Explora el material |
**1.** En el texto sobre Borges y la amistad, cambia "episodios" por "recuerdos" y vuelve a escribir el fragmento que empieza en "Voy a narrar" y termina después de "partida en Ginebra.".
**2.** Según el texto sobre Borges y la amistad, ¿en cuántos cuadernos estaba escrito el «diario intelectual» de Carlos Mastronardi?
**3.** Sigue escribiendo el texto sobre Borges y la amistad a partir de donde termina.

Fragmento citado |
--- --- ---
Emerson afirmó con la sutileza y la profundidad natural
en él que «la amistad, como la inmortalidad del alma, es algo demasiado bueno para ser
creído». Tiempo después, la realidad le obligó a reconocer que «el alma se
rodea de amigos para tener mejor conocimiento de sí mismo o más grande
soledad».
Pensador iluminado, quiero decir con una lucidez -una
luz- sorprendente, anticipó, cien años o más, verdades que hoy son reconocidas
universalmente. El último premio Nobel de Literatura, José Saramago, desarrolla
en varias de sus obras, sobre todo en La
balsa de piedra la tesis de que «conocer al otro es conocerse a sí mismo».
La colaboración que aporto al volumen de homenaje a
nuestro colega tiene un valor anecdótico, y por ello, testimonial, de cómo
comprobé de modo personal y directo lo que
significaba para Borges la amistad, de cómo la sentía y la practicaba.
Voy a narrar algunos episodios que viví junto a él y que
tuvieron como protagonistas a Carlos Mastronardi, Xul Solar y a los hermanos
Julio César y Santiago Dabove. Constituiría una lamentable redundancia
referirme a la conocida amistad que cultivó con Macedonio Fernández, Silvina
Ocampo, Adolfo Bioy Casares, María Esther Vázquez, Manuel Peyrou o María
Kodama, que lo acompañó hasta su partida en Ginebra.
Mis relatos son personales, como he dicho, y agradezco
a Dios que me haya permitido vivirlos y la posibilidad de poder relatarlos. Con
Carlos Mastronardi había escrito en nueve cuadernos un «diario intelectual»,
obra que juzgaba de valor. Con los originales a cuestas recorrí varias, casi
todas las editoriales de esta ciudad. Siempre obtuve la misma respuesta: «La
obra es muy interesante, pero no es comercial, esta clase de libros no tiene compradores».
Apesarado por mis fracasos, llegué una tarde a lo de
Borges. Le conté el magro resultado de mis diligencias: «Bueno -me dijo-, vamos
a intentar con Frías, gerente de Emecé. Tiene varios teléfonos pero los conozco
a todos». Pude comprobarlo: el teléfono particular, el del estudio jurídico, el
de Emecé y dos más que podríamos considerar «secretos». En su casa de la calle
Maipo, ¡lo vi tantas veces!; el teléfono padecía su silencio sobre una silla.
Para hablar, Borges se arrodillaba en el suelo, no sobre un almohadón -debo
aclararlo-, en el suelo, junto a las sillas y comenzaba a discar. Partía del
cero y seguía luego nueve, ocho, siete, seis, cinco hasta que llegaba al número
buscado.
Esa tarde estuvo de rodillas más de una hora y no pudo
comunicarse con Frías. Le agradecí emocionado y sorprendido de ese esfuerzo y
le dije que buscaría al nombrado Frías al día siguiente, en la editorial.
--- --- ---
Ítems proporcionados |
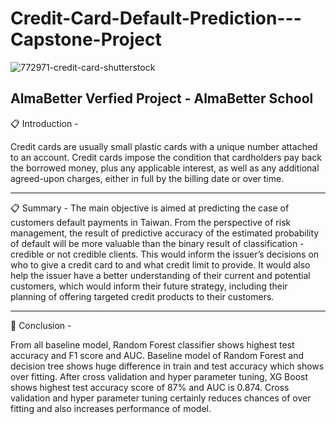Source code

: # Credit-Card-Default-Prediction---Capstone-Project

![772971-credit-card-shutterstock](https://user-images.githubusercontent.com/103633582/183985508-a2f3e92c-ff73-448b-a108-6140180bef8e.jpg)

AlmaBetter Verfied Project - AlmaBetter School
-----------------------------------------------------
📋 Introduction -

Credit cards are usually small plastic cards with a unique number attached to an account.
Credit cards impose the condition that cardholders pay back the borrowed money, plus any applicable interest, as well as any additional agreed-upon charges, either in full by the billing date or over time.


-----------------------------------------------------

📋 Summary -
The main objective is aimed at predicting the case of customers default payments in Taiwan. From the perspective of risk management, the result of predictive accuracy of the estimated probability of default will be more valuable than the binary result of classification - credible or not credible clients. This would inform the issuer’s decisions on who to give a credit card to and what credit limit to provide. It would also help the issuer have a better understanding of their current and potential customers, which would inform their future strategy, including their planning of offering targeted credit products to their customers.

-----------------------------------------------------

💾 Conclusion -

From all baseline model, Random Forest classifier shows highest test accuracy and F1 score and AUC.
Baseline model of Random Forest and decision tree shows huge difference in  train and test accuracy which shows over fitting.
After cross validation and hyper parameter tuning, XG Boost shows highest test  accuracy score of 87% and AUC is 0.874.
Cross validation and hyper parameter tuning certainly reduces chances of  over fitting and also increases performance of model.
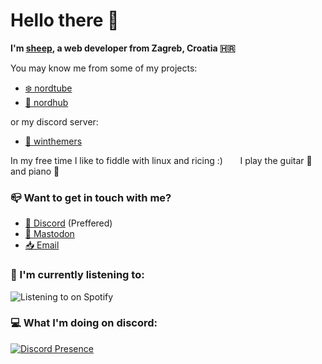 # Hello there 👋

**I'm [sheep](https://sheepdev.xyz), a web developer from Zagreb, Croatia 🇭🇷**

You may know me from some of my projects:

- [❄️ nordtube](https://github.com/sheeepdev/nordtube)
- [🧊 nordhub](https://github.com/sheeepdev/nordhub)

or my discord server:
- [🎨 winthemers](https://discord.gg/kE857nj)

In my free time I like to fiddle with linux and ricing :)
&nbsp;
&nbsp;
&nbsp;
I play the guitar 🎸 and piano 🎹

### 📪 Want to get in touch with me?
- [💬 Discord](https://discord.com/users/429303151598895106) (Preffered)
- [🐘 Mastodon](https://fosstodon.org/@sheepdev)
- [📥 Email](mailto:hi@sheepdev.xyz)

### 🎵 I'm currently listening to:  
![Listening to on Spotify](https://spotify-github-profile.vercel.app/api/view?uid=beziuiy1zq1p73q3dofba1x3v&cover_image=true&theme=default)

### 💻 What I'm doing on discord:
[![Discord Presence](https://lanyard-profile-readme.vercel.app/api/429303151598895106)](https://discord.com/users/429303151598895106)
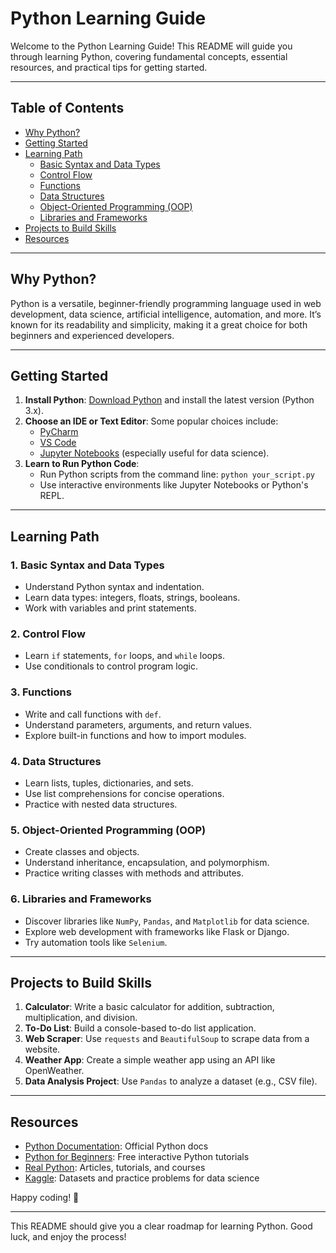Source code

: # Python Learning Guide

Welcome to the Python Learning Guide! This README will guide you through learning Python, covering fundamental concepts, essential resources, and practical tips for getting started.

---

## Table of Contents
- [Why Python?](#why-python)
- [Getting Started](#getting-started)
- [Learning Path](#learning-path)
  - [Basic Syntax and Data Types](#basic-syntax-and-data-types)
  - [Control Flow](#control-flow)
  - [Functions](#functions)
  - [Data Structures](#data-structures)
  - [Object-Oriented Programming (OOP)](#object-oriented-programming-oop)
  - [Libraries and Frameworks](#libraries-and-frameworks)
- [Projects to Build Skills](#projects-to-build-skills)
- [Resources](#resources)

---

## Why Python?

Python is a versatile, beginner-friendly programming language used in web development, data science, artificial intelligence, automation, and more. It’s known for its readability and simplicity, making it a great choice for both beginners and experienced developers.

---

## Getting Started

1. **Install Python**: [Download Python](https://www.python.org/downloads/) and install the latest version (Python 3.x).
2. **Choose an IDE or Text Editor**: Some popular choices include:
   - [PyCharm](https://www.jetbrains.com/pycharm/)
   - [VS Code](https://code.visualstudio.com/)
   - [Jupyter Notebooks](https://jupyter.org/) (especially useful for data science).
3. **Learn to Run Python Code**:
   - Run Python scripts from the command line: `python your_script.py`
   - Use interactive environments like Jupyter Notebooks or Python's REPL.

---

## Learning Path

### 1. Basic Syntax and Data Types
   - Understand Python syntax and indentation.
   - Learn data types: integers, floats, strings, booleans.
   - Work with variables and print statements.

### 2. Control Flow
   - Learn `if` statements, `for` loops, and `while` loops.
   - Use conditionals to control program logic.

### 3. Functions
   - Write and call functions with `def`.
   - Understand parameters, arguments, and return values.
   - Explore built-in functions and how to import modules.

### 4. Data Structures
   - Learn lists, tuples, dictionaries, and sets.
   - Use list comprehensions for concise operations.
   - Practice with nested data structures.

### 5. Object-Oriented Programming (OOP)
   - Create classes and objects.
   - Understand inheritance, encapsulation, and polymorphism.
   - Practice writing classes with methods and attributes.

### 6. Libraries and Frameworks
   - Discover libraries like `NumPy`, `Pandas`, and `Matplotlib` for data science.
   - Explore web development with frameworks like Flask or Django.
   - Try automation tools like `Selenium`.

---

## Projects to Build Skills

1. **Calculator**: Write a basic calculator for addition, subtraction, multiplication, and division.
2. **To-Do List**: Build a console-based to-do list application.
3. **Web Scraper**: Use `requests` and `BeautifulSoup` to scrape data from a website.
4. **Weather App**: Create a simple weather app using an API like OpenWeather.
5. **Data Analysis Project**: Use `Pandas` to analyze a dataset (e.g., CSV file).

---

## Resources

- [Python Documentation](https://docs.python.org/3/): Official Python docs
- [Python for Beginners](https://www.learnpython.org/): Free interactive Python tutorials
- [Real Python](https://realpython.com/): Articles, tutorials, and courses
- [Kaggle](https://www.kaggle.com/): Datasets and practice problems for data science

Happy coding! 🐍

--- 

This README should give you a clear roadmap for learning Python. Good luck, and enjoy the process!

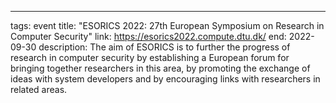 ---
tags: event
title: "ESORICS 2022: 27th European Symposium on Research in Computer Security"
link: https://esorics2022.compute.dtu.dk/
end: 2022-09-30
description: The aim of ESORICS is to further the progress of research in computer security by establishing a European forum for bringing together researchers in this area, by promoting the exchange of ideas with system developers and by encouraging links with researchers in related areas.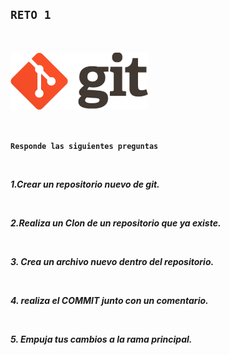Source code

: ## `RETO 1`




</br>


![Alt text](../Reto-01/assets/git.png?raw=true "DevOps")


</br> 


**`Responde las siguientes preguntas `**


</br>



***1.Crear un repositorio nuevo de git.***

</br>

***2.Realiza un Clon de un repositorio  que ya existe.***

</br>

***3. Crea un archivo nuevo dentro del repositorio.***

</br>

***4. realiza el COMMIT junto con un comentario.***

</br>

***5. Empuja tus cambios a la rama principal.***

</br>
--- --- ---
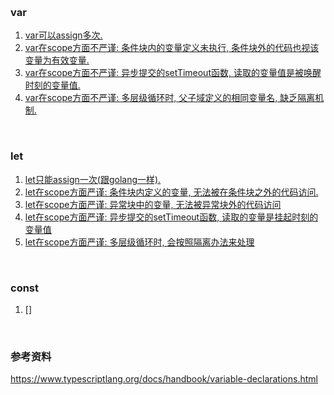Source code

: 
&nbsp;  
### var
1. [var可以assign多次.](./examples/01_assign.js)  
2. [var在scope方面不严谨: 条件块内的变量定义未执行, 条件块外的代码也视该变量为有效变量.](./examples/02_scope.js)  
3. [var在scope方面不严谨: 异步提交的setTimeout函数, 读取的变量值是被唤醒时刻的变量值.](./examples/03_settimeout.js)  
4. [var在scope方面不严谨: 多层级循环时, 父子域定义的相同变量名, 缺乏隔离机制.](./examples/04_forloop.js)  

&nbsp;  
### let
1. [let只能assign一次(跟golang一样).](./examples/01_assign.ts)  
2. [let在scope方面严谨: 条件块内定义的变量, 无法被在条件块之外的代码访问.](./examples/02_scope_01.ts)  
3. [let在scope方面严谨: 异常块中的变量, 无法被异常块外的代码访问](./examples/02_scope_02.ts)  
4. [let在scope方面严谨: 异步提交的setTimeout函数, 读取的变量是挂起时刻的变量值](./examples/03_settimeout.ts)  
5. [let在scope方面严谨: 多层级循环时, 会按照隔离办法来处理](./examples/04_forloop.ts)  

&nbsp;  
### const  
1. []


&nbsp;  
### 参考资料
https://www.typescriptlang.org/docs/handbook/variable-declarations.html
--- --- ---
Respuestas |
**1.**
Voy a narrar algunos recuerdos que viví junto a él y que
tuvieron como protagonistas a Carlos Mastronardi, Xul Solar y a los hermanos
Julio César y Santiago Dabove. Constituiría una lamentable redundancia
referirme a la conocida amistad que cultivó con Macedonio Fernández, Silvina
Ocampo, Adolfo Bioy Casares, María Esther Vázquez, Manuel Peyrou o María
Kodama, que lo acompañó hasta su partida en Ginebra.

**2.** En nueve cuadernos.

**3.**
«No, -me dijo-, no, de ninguna manera. Haremos todo lo
posible por Carlos. Lo buscaremos hasta encontrarlo». Luego de una hora o más,
volvió a insistir con paciencia benedictina hasta que lo encontró. Habló con
Frías y convino con él la entrevista que se realizaría al día siguiente.
Con tierna e inolvidable alegría se puso de pie y dijo:
«¡Qué suerte! Pude ser útil al poeta», y sonriendo agregó: «Al que es amigo
jamás lo dejes en la estacada». Conservo en mi biblioteca un ejemplar de Elogio de la sombra, dedicado a
Mastronardi con estas palabras, escritas con una letra apenas legible pero sí
muy reconocible: «Al máximo poeta y al máximo amigo, con toda la amistad del
semi-entrerriano. Georgie, 1967».
Borges no podía hablar de la amistad sin conmoverse.
Muchas veces le oí decir con cierto temblor en la voz: «Caí como herido del
rayo cuando lo vi muerto a Cruz». Aquel Cruz a quien años y años después le
inventaría -como ustedes saben- dos nombres: Tadeo Isidoro.
Con Xul Solar
Siempre comprobé que Borges cimentaba, erigía sus
monumentos de amistad, en la admiración. Sus amigos -sus verdaderos amigos- de
un modo u otro eran admirados por él, los admiraba por su talento, sentido del
humor, habilidades, por la originalidad de su pensamiento o por su valor, su
coraje.
Para Borges, Xul personificaba al «hombre nuevo».
Admiraba en él la vivacidad de su inteligencia, su sensibilidad, su cultura, su
memoria -irrepetibles- y hasta su elegancia. Le placía íntimamente oírle decir
hace sesenta años: «Yo soy un hombre del año 2000. Ahora nadie ve ni entiende
lo que hago, yo lo veo, por eso llegará el día, llegará».
En la inauguración de una muestra de Xul, se acercó el
poeta y crítico de arte Córdoba Iturburu y le preguntó (acompañábamos a Xul,
Borges y yo): «¿Cómo te va?». Xul respondió: «Per Pro». Policho -como se
apodaba a Córdoba-, con vacua sonoridad respondió: «¡Cómo Per Pro, esto es Per
estancamiento! Esta muestra es igual a la anterior».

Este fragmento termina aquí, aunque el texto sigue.